Boyd’s schedule is packed. He’s an assistant coach for varsity boys basketball and coaches soccer at the Middle School. A rugby player in college, Boyd leads a rugby club at Middle School for both boys and girls. But when he does have free time, he’s likely to play golf, tennis or read.
Comic books are often his reading material of choice, but these are not your parents’ comic books. Boyd read his first comic book — Y: The Last Man by Brian K. Vaughan — when he was a freshman at Brown, and Vaughan is still his favorite author.
Comic books and graphic novels often find their way into his classroom. “When I read for fun, it’s weird because rarely am I just reading for fun. I’m always picking something up and in the back of my mind, I’m thinking how could I maybe incorporate this in my classroom, even part of it.” His eighth-grade language arts students read Maus by Art Spiegelman, a graphic novel about a concentration camp survivor, while they were talking about the Holocaust and World War II in history class.
Boyd would like to get into school leadership at some point, but he thinks he’ll always be teaching because of the interaction with students.
“The ability to engage with people every day, that’s huge. Also, I like middle school in particular because I get to see the light bulbs going on. Almost every day in every different section I teach, I have multiple kids going ‘Oh wow’ and they get that look on their face. I love teaching.

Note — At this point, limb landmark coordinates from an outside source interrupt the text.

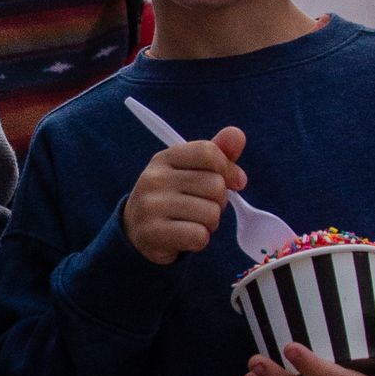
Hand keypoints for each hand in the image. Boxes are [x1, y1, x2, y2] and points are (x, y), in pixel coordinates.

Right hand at [122, 128, 246, 264]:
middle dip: (218, 201)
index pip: (208, 152)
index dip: (228, 169)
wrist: (137, 231)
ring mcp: (151, 206)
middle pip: (215, 185)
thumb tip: (238, 135)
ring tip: (193, 222)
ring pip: (211, 213)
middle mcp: (155, 178)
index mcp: (165, 158)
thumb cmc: (172, 198)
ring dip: (210, 223)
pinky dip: (200, 240)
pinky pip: (199, 236)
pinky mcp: (152, 232)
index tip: (233, 182)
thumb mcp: (190, 171)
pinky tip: (186, 237)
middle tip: (202, 207)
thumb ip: (216, 153)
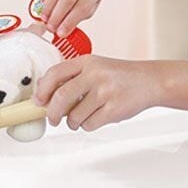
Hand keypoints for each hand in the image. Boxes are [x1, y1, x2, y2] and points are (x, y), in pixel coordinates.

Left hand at [33, 54, 158, 131]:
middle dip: (52, 113)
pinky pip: (89, 125)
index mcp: (87, 61)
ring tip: (84, 115)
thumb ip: (73, 78)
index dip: (42, 89)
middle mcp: (95, 74)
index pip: (55, 73)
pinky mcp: (113, 109)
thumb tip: (45, 97)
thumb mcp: (96, 68)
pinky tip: (98, 117)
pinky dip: (88, 125)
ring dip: (74, 122)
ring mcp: (105, 91)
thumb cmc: (119, 76)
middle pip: (61, 97)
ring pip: (74, 116)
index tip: (38, 100)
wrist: (150, 81)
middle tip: (53, 119)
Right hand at [36, 0, 102, 35]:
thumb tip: (63, 31)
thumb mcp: (88, 5)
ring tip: (45, 18)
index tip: (61, 33)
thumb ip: (78, 17)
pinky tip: (42, 2)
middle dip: (57, 16)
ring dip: (48, 7)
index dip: (70, 22)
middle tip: (50, 27)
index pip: (83, 7)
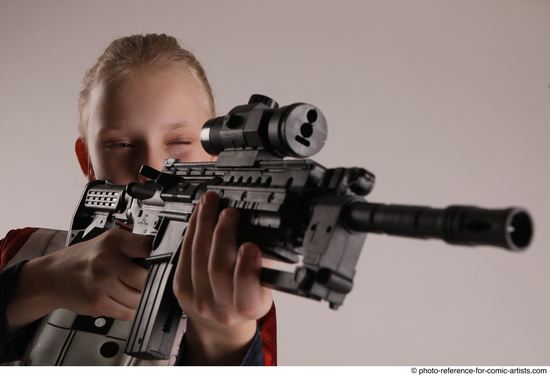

“I like teaching at a place like Durham Academy where there is autonomy in the curriculum and I have the ability to talk about some important things that might not otherwise get discussed. I don’t know how frequently I sat down at the dinner table and talked about class issues or poverty and topics that come up in our language arts course all the time, our history course all the time.
“So it’s the ability have some really powerful and impactful conversations with the students. It’s a big deal. It’s a big responsibility.”